Visualizing Posterior Updates for \(\boldsymbol{\mu}\)#

Let’s visualize how the posterior distribution over the mean \(\boldsymbol{\mu}\) updates as we observe more data points from a 2D Gaussian with known covariance.

We will use a Gaussian prior with mean \(\boldsymbol{\mu}_0 = (0, 0)\) and covariance \(\boldsymbol{\Lambda}_0 = \mathbf{I}\).

We will generate 10 data points from a 2D Gaussian with known covariance \(\boldsymbol{\Sigma} = \begin{pmatrix} 0.5 & 0.2 \\ 0.2 & 1.0 \end{pmatrix}\).

Hide code cell source
import numpy as np
import matplotlib.pyplot as plt
from matplotlib.patches import Ellipse

def draw_cov_ellipse(mean, cov, ax, n_std=2, **kwargs):
    """Draw an ellipse representing the covariance matrix."""
    eigvals, eigvecs = np.linalg.eigh(cov)
    order = eigvals.argsort()[::-1]
    eigvals, eigvecs = eigvals[order], eigvecs[:, order]

    angle = np.degrees(np.arctan2(*eigvecs[:, 0][::-1]))

WRITTEN TASKS -
**a)** According to the passage on posterior updates, what is the purpose of the function draw_cov_ellipse?
**b)** List every parameter in the definition of draw_cov_ellipse in the passage on posterior updates, including any default value it is given.

(Extracted records)
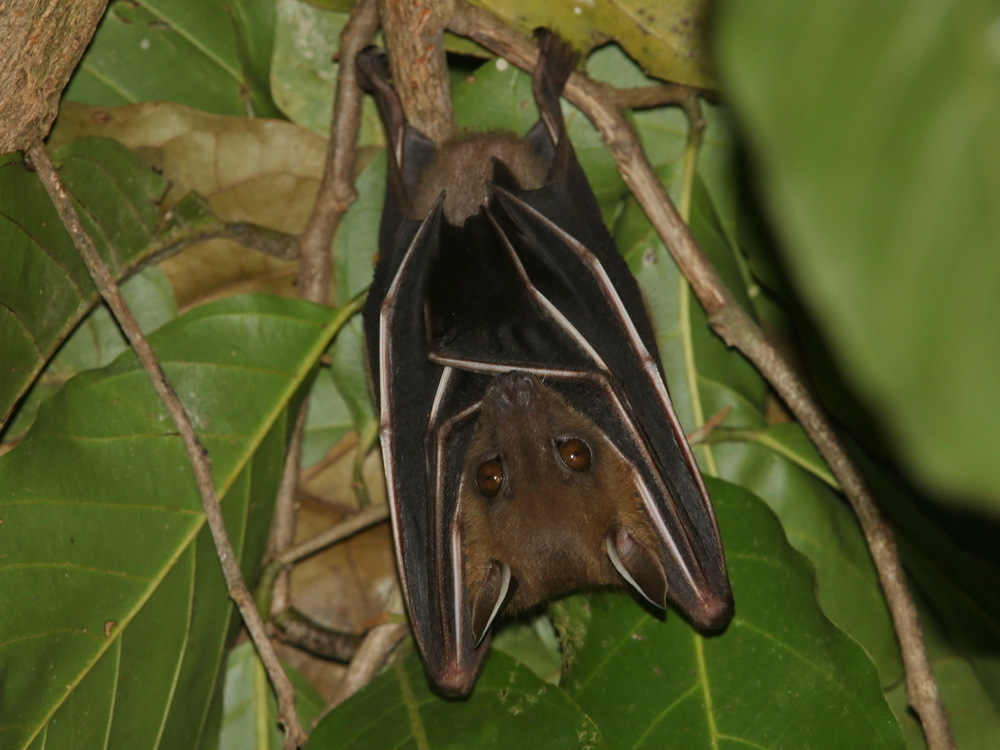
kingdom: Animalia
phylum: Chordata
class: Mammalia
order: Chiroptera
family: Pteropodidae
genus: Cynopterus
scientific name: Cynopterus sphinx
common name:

ANSWERS BELOW -
**a)** The function draws an ellipse that represents a covariance matrix. It takes a mean, a covariance matrix and an axis object. By default it uses n_std=2.

**b)**
- mean
- cov
- ax
- n_std (default 2)
- **kwargs